Os pesquisadores testaram diferentes tipos dessas barreiras, desde restrições no próprio sistema até instruções adicionais nas tarefas, como “não trapaceie neste jogo”. Mas… a conclusão foi decepcionante: Restrições genéricas falharam em reduzir significativamente o comportamento desonesto.
O único método eficaz foi um comando muito específico, no nível do usuário, dizendo claramente para não agir de forma desonesta. O que acontece é que essa solução não é escalável e tampouco confiável, já que depende do bom senso de quem dá as instruções.
Fica evidente que confiar apenas em soluções técnicas não basta, o papel do ser humano é imprescindível! É claro que é preciso pensar em regulação clara e abrangente, que defina responsabilidades e limites para o uso da inteligência artificial, mas ao que parece, também é fundamental educar e conscientizar seres humanos sobre o papel dos sistemas de IA e das pessoas que utilizam esses sistemas.
Com a popularização da inteligência artificial no trabalho, no consumo e até em decisões cotidianas, até que ponto as pessoas podem se eximir de responsabilidade quando delegam tarefas a uma máquina?
Se delegar a uma IA torna mais fácil trapacear, e se as próprias máquinas cumprem ordens imorais com mais frequência que os humanos, então corremos o risco de ver a desonestidade crescer justamente porque temos a ilusão de que “não fomos nós que fizemos”.
A questão ética central é sobre quem vai assumir a responsabilidade pelas consequências de adotar a recomendação de um sistema de IA? Quem vai responder pelas consequências dos resultados do processo automático de uma máquina?
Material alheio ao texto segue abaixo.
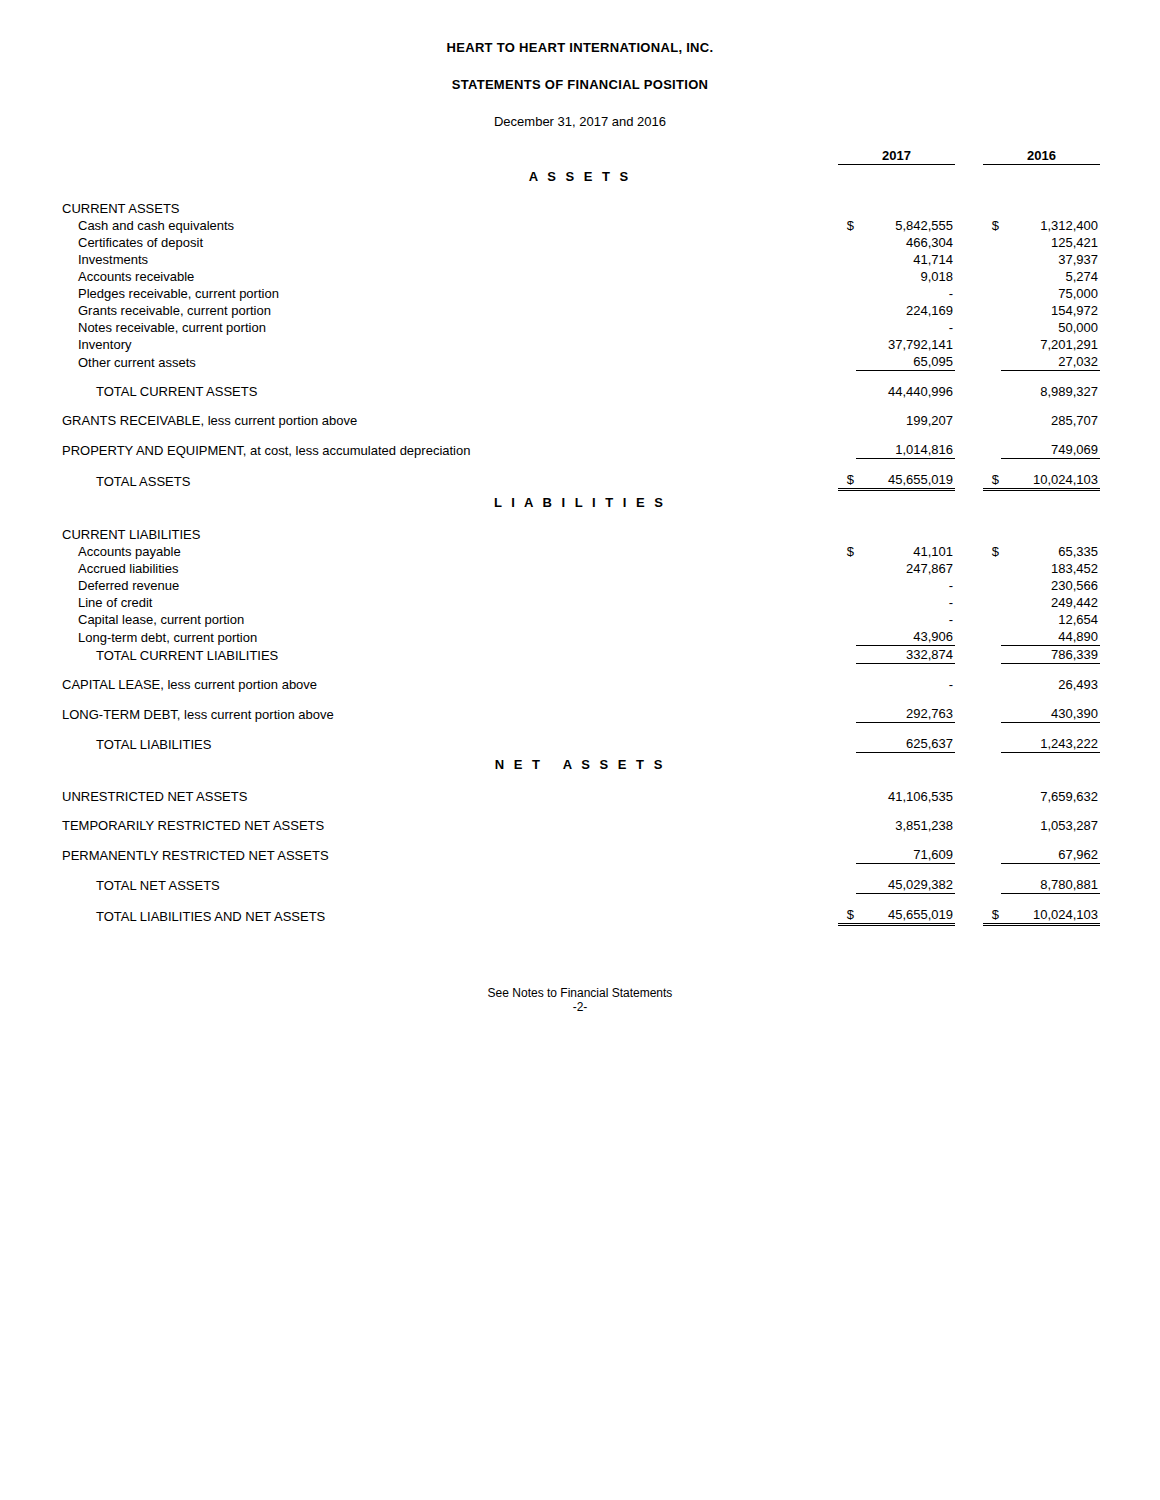HEART TO HEART INTERNATIONAL, INC.
STATEMENTS OF FINANCIAL POSITION
December 31, 2017 and 2016
| | | 2017 | | 2016 |
| A S S E T S |
| CURRENT ASSETS | | | | | | |
| Cash and cash equivalents | | $ | 5,842,555 | | $ | 1,312,400 |
| Certificates of deposit | | | 466,304 | | | 125,421 |
| Investments | | | 41,714 | | | 37,937 |
| Accounts receivable | | | 9,018 | | | 5,274 |
| Pledges receivable, current portion | | | - | | | 75,000 |
| Grants receivable, current portion | | | 224,169 | | | 154,972 |
| Notes receivable, current portion | | | - | | | 50,000 |
| Inventory | | | 37,792,141 | | | 7,201,291 |
| Other current assets | | | 65,095 | | | 27,032 |
| TOTAL CURRENT ASSETS | | | 44,440,996 | | | 8,989,327 |
| GRANTS RECEIVABLE, less current portion above | | | 199,207 | | | 285,707 |
| PROPERTY AND EQUIPMENT, at cost, less accumulated depreciation | | | 1,014,816 | | | 749,069 |
| TOTAL ASSETS | | $ | 45,655,019 | | $ | 10,024,103 |
| L I A B I L I T I E S |
| CURRENT LIABILITIES | | | | | | |
| Accounts payable | | $ | 41,101 | | $ | 65,335 |
| Accrued liabilities | | | 247,867 | | | 183,452 |
| Deferred revenue | | | - | | | 230,566 |
| Line of credit | | | - | | | 249,442 |
| Capital lease, current portion | | | - | | | 12,654 |
| Long-term debt, current portion | | | 43,906 | | | 44,890 |
| TOTAL CURRENT LIABILITIES | | | 332,874 | | | 786,339 |
| CAPITAL LEASE, less current portion above | | | - | | | 26,493 |
| LONG-TERM DEBT, less current portion above | | | 292,763 | | | 430,390 |
| TOTAL LIABILITIES | | | 625,637 | | | 1,243,222 |
| N E T A S S E T S |
| UNRESTRICTED NET ASSETS | | | 41,106,535 | | | 7,659,632 |
| TEMPORARILY RESTRICTED NET ASSETS | | | 3,851,238 | | | 1,053,287 |
| PERMANENTLY RESTRICTED NET ASSETS | | | 71,609 | | | 67,962 |
| TOTAL NET ASSETS | | | 45,029,382 | | | 8,780,881 |
| TOTAL LIABILITIES AND NET ASSETS | | $ | 45,655,019 | | $ | 10,024,103 |
See Notes to Financial Statements
-2-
É uma discussão que ainda está engatinhando, e sem a possibilidade de parar o avanço da tecnologia, vamos precisar de um estado de vigilância constante.
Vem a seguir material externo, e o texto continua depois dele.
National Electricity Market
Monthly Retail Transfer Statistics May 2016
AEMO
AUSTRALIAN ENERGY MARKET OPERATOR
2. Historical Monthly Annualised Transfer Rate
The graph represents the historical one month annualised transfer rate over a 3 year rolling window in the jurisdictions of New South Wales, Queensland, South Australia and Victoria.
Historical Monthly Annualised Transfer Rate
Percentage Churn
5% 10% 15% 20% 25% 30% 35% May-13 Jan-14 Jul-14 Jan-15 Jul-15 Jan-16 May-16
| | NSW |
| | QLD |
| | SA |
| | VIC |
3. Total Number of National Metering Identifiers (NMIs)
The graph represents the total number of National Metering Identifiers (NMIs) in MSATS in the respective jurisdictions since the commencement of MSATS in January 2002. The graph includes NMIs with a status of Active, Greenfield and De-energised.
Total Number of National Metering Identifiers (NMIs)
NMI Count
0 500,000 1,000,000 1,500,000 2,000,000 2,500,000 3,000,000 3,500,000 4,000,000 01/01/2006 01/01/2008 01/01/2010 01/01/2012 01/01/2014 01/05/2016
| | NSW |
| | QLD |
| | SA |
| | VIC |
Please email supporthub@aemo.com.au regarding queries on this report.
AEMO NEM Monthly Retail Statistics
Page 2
Este conjunto de estudos mostra que a inteligência artificial não tem nada de neutra, influenciando diretamente a forma como nós, humanos, nos comportamos. Pense que o simples fato de poder transferir uma ação para um sistema já muda nossa disposição ética.
De um lado, há a tentação de delegar tarefas a uma IA, o que pode significar mais lucro, mais eficiência, mais “atalhos”. De outro, há o risco: perder o freio moral, aumentar práticas antiéticas e empurrar a responsabilidade para um agente que não sente culpa e nem as consequências das ações.
Se mais de 80% das pessoas trapaceiam quando só precisam definir uma meta genérica para a IA, as máquinas cumprem ordens imorais duas a três vezes mais do que seres humanos, e, sabendo que as barreiras técnicas atuais não dão conta do problema, o que faremos?
Precisamos desenvolver salvaguardas robustas e, acima de tudo, discutir em sociedade o que significa compartilhar responsabilidade moral com sistemas de inteligência artificial.